■ Problem requirements ■
Carry on the passage about religious labels being pinned on cold-war conflicts, picking up right after its final sentence.

■ Given text ■
═══

This started to happen towards the end of the cold war. The players in the Lebanese civil war (1975-1990), for example, were classed as either Christian or Muslim. The Christians were said to belong either to the Lebanese Front or the rightwing Phalange Party. The Muslims were lumped together as “Palestino-progressives,” and later “Islamo-progressives.” This did not take into account the fact that many Christians belonged to the anti-imperialist and anti-Israeli coalition and supported the right of Palestinians to attack Israel from Lebanon, which many Muslims opposed. The problem posed by the presence of armed Palestinian groups in Lebanon, and Israel’s massive and violent reprisals against the population, was not religious in nature, and had nothing to do with the denomination of the Lebanese people.
There were many other manipulations of religious identity during this period that media experts did nothing to denounce. The Afghan war, the result of the Soviet invasion of December 1979, was reported to have mobilised “Islamists” against “atheist” invaders, obscuring the nationalist dimension of the resistance. The United States, Saudi Arabia and Pakistan trained and radicalised thousands of young Muslims of all nationalities (though most were Arab), creating the conditions for a lasting international Islamist jihad.

═══

■ Entries ■
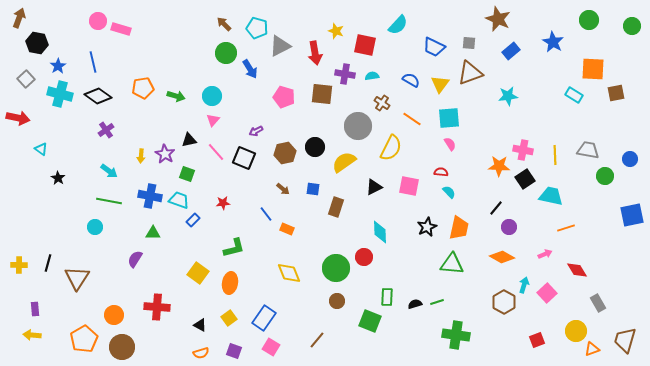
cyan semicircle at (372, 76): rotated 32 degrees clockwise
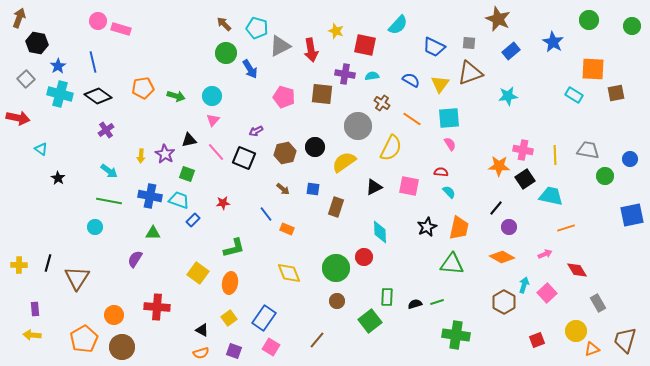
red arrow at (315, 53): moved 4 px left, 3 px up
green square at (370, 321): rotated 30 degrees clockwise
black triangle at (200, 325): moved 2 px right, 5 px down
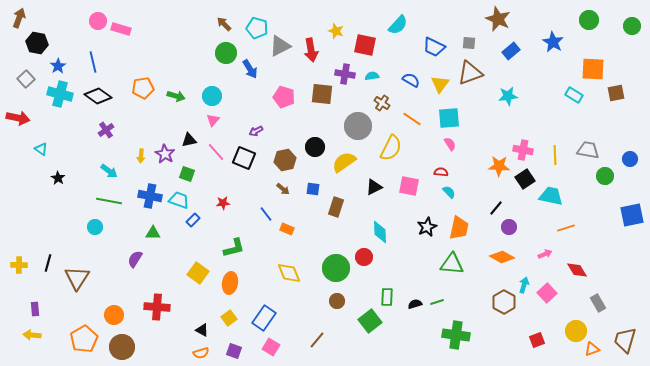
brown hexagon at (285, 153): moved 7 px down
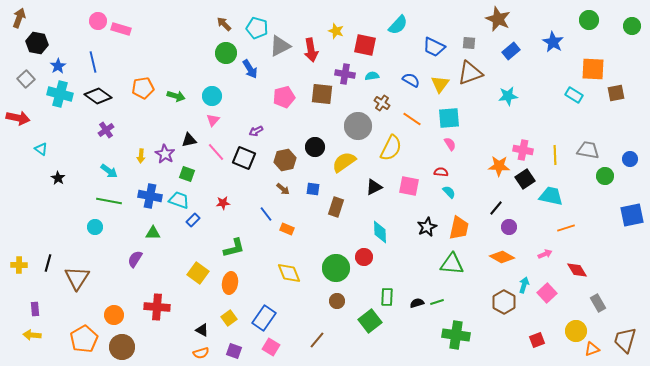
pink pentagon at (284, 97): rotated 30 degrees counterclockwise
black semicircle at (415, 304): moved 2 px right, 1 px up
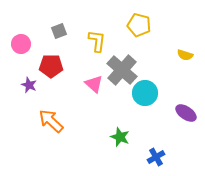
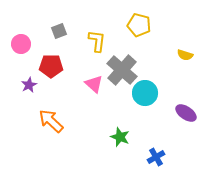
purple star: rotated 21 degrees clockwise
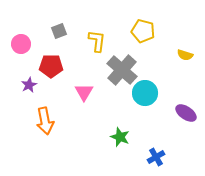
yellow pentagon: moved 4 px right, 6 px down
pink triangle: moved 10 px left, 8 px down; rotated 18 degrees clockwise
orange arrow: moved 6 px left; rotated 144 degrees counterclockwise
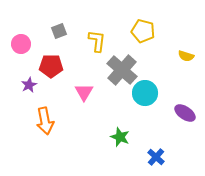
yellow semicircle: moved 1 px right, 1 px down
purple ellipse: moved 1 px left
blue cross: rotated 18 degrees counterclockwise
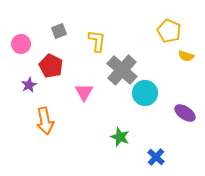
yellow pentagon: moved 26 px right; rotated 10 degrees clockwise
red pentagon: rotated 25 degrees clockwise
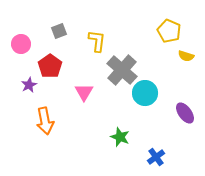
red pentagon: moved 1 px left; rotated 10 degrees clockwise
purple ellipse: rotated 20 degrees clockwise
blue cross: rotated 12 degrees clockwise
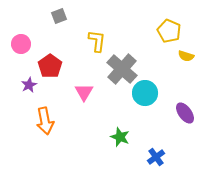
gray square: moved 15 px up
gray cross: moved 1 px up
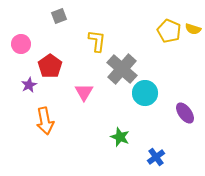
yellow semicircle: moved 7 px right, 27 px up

═══

■ In response ■
The 1979 Iranian revolution caused a major geopolitical misunderstanding: Western powers believed that the best option for replacing the shah, and avoiding a nationalist middle-class government (like the experiment led by Muhammad Mossadegh in the early 1950s) or a socialist and anti-imperialist one, was for religious leaders to come to power. The examples of Saudi Arabia and Pakistan -- two very religious states closely allied to the United States -- led them to assume that Iran would also be a reliable and staunch anti-Soviet ally. Subsequently the perspective changed. Iran’s anti-imperialist and pro-Palestinian policies were denounced as Shia, anti-western and subversive, as opposed to “moderate” Sunni policies. Inciting rivalry between Sunnis and Shia, and Arabs and Persians, became a major preoccupation for the United States (a trap Saddam Hussein fell into when he invaded Iran in September 1980), particularly after the failure of the 2003 invasion of Iraq, which led to an increase in Iran’s influence.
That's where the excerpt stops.